The question is of course: MDMA ISN'T NEUROTOXIC TO CORTICAL NEURONS YOU FUCKING PORTUGESE BASTARDS!!!. Why didn't they try and make mid-brain cultures containing serotoninergic neurons?

I'm sorry, could you clarify and/or expand on this? Specifically, I'm being thrown off by "The question is of course: (not a question)." Also, I'm curious; why would or could mid-brain cultures containing serotonergic neurons provide for better conclusions than what they chose to use?

 

[fastandbulbous]

Cue the sound of BilZ0r banging head off wall screaming "you dozy fuckwits"!

Isn't it great when they don't specify, in terms of human use of such compounds that the neurotoxic dose is so much above the effective dose levels that neurotoxicity would be the least problem of a person taking a neurotoxic dose (like being catatonic & clinically insane from that sort of experience!). Bet you'll see it cited in govenment anti-drugs information though...

 

[BilZ0r]

I'm sorry, could you clarify and/or expand on this? Specifically, I'm being thrown off by "The question is of course: (not a question)." Also, I'm curious; why would or could mid-brain cultures containing serotonergic neurons provide for better conclusions than what they chose to use?

The question follows the statement that is not a question, you quote it: "Why didn't they try and make mid-brain cultures containing serotoninergic neurons?"

why would or could mid-brain cultures containing serotonergic neurons provide for better conclusions than what they chose to use?

As I say, MDMA isn't neurotoxic to cortical neurons, presumable because of the dearth of serotonin transporters, preventing MDMA (or a neurotoxic metabolite) entering the cells. MDMA is neurotoxic to serotoninergic neurons, one should test neurotoxicity against serotoninergic neurons.

 

[BristolRob]

I was under the impression that the serotonergic axons ascending into cortical regions were the most likely to be damaged by MDMA.

MDMA ISN'T NEUROTOXIC TO CORTICAL NEURONS

I'm not sure this is true. Animals have very little cortex anyway but I thought the most extreme regions are damaged and show the least recovery (Hatzidimitriou et al. 1999).

Via human imaging, it's hard to establish SERT loss in cortical regions because of the relative dearth of SERT, yes, but this is a methodological issue, and not evidence that human cortical cells are not damaged by MDMA use.

 

[BilZ0r]

I was under the impression that the serotonergic axons ascending into cortical regions were the most likely to be damaged by MDMA

Yes, but they still aren't cortical neurons are they, they're mid brain neurons with cortical prjections.

Animals have very little cortex?

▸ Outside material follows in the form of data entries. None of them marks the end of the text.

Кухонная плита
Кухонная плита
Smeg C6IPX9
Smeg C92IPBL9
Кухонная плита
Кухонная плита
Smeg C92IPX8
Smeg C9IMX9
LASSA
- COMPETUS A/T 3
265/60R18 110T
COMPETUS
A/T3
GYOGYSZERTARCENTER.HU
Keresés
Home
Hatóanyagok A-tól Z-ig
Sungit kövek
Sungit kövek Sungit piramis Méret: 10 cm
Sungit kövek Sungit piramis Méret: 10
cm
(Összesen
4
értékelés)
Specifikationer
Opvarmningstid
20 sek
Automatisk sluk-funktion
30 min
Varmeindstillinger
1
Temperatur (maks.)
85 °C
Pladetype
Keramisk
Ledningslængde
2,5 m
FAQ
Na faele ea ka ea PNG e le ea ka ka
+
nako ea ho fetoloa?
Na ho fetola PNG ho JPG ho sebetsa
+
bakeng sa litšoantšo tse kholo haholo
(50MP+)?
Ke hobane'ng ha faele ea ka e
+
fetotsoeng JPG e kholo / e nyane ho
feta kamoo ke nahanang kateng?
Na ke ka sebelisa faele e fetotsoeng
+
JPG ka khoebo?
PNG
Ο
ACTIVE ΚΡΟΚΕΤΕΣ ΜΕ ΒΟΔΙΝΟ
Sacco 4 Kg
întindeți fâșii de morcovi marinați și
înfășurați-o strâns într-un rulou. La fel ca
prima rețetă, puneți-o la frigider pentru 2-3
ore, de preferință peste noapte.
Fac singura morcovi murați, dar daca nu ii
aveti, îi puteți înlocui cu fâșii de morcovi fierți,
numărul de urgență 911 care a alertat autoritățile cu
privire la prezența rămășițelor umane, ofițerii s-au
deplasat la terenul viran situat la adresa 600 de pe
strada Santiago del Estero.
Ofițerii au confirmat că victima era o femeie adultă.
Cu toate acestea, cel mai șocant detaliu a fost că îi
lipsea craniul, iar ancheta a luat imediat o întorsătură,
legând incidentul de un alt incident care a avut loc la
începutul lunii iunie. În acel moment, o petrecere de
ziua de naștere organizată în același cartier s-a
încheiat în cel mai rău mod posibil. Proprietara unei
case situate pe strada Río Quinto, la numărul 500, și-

They have more than enough to do studies on, and it's constructed in the exact same way as human cortex is, on a cellular level.

The hatzidimitriou paper doesn't show damage to cortical neurons, again, it shows damage to the terminal fields of midbrain neurons.

Via human imaging, it's hard to establish SERT loss in cortical regions because of the relative dearth of SERT

What? Theres a lot of SERT in the cortex, it's one of the highest SERT expression areas.

 

[human]

Bah, it was late, should have taken everything following the colon as a whole.

Thanks for clearing that up though. I see what you're saying now.